Ein weiterer secret Whale-Watching-Place ist Hólmavík. Darüber habe ich auch einen Artikel geschrieben, den ihr hier lesen könnt.
Exklusivität und Nachhaltigkeit: Whale-Watching in Ólafsvík
Als ich an Bord gehe, bleibe ich zunächst im hinteren Teil des Schiffes, meinem derzeitigen Lieblingsplatz. Letztendlich gibt es aber keinen wirklich „besten“ Platz. In meiner Anfangszeit habe ich immer nur ganz vorne gestanden. Jetzt wechsle ich meistens mehrfach meinen Standort. Ganz beliebt sind auch die Plätze auf dem oberen Deck. Und wer es lieber geschützter mag, findet im Innenraum noch Sitzplätze. Selbst bei voller Auslastung hatte ich nie ein beengendes Gefühl und immer ausreichend Platz zum Schauen und Fotografieren.



Begegnungen an Bord: Menschen, Geschichten und Leidenschaft
An Bord treffe ich einen alten Bekannten wieder. Der Brite Rob, den ich bei einer meiner Touren vor einigen Jahren kennengelernt habe, ist auch wieder hier und so lausche ich den üblichen Sicherheitshinweisen nur am Rande. Im Laufe der Jahre habe ich immer wieder viele interessante Menschen bei den Touren kennengelernt. Ob Menschen wie Rob, der seine Leidenschaft bei whales.org zum Beruf gemacht hat oder Touristen, die immer wieder hierherkommen und einen Teil ihres Urlaubs an Bord verbringen. Es macht einfach Spaß, sich mit Gleichgesinnten auszutauschen.
Schutz und Forschung: Die Arbeit der Orca Guardians
Eine besondere Freude bereitet es mir heute, Rob einen meiner selbstgestrickten Orca- Wollpullover zu überreichen. Außerdem habe ich mich entschlossen, zukünftig 10% vom Erlös der Pullover an die Orca Guardians zu spenden. Ich habe so viele schöne Momente hier auf dem Boot verbringen dürfen, um die Tiere in ihrem natürlichen Lebensraum zu beobachten, dass ich gerne ein bisschen was zurückgeben möchte. Die Pullover gibt es zusammen mit vielen anderen schönen Souvenirs in dem kleinen Shop, wo sich auch die Anmeldung befindet.
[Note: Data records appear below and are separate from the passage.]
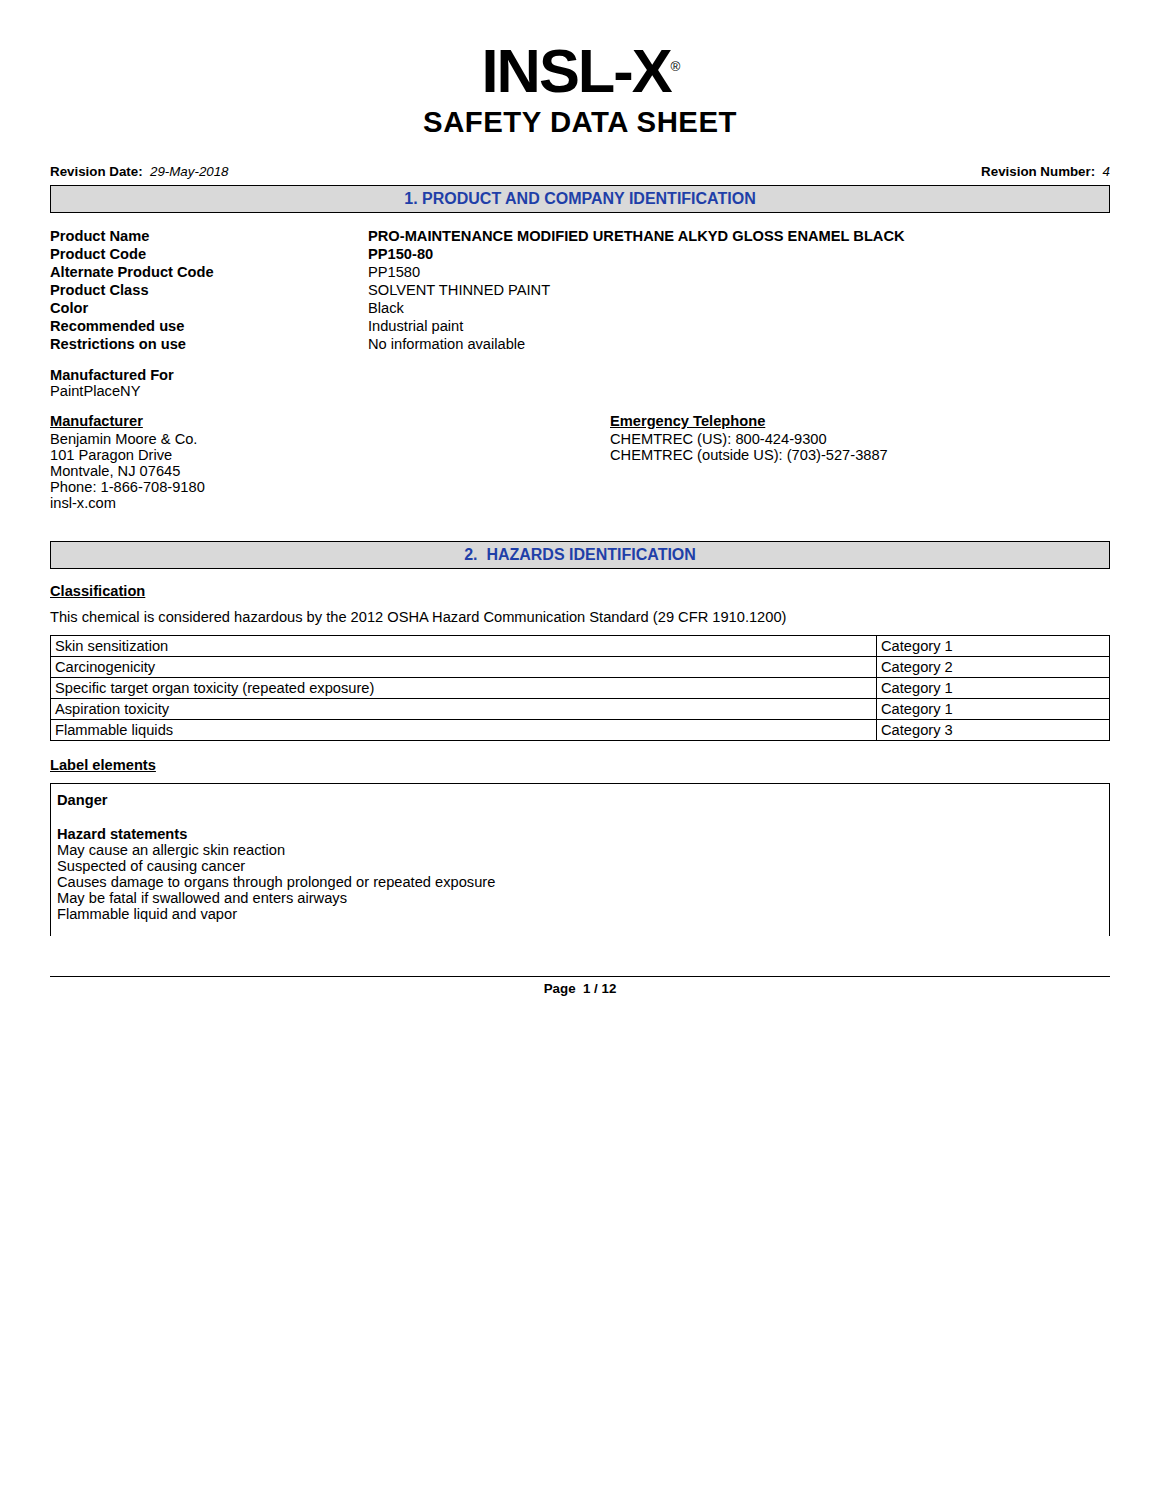INSL-X®
SAFETY DATA SHEET
Revision Date: 29-May-2018
Revision Number: 4
1. PRODUCT AND COMPANY IDENTIFICATION
| Product Name | PRO-MAINTENANCE MODIFIED URETHANE ALKYD GLOSS ENAMEL BLACK |
| Product Code | PP150-80 |
| Alternate Product Code | PP1580 |
| Product Class | SOLVENT THINNED PAINT |
| Color | Black |
| Recommended use | Industrial paint |
| Restrictions on use | No information available |
Manufactured For
PaintPlaceNY
Manufacturer
Benjamin Moore & Co.
101 Paragon Drive
Montvale, NJ 07645
Phone: 1-866-708-9180
insl-x.com
Emergency Telephone
CHEMTREC (US): 800-424-9300
CHEMTREC (outside US): (703)-527-3887
2. HAZARDS IDENTIFICATION
Classification
This chemical is considered hazardous by the 2012 OSHA Hazard Communication Standard (29 CFR 1910.1200)
| Skin sensitization | Category 1 |
| Carcinogenicity | Category 2 |
| Specific target organ toxicity (repeated exposure) | Category 1 |
| Aspiration toxicity | Category 1 |
| Flammable liquids | Category 3 |
Label elements
Danger
Hazard statements
May cause an allergic skin reaction
Suspected of causing cancer
Causes damage to organs through prolonged or repeated exposure
May be fatal if swallowed and enters airways
Flammable liquid and vapor
Page 1 / 12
Die Crew besteht auch heute wieder aus Gísli, dem Kapitän des Bootes und gleichzeitig Eigentümer von Láki Tours und Mitglied bei den Orca Guardians. Spotter auf dem Oberdeck ist wie immer Marie, die gleichzeitig auch Gründerin der Orca Guardians ist, die sich der Forschung und dem Schutz der Orcas widmen.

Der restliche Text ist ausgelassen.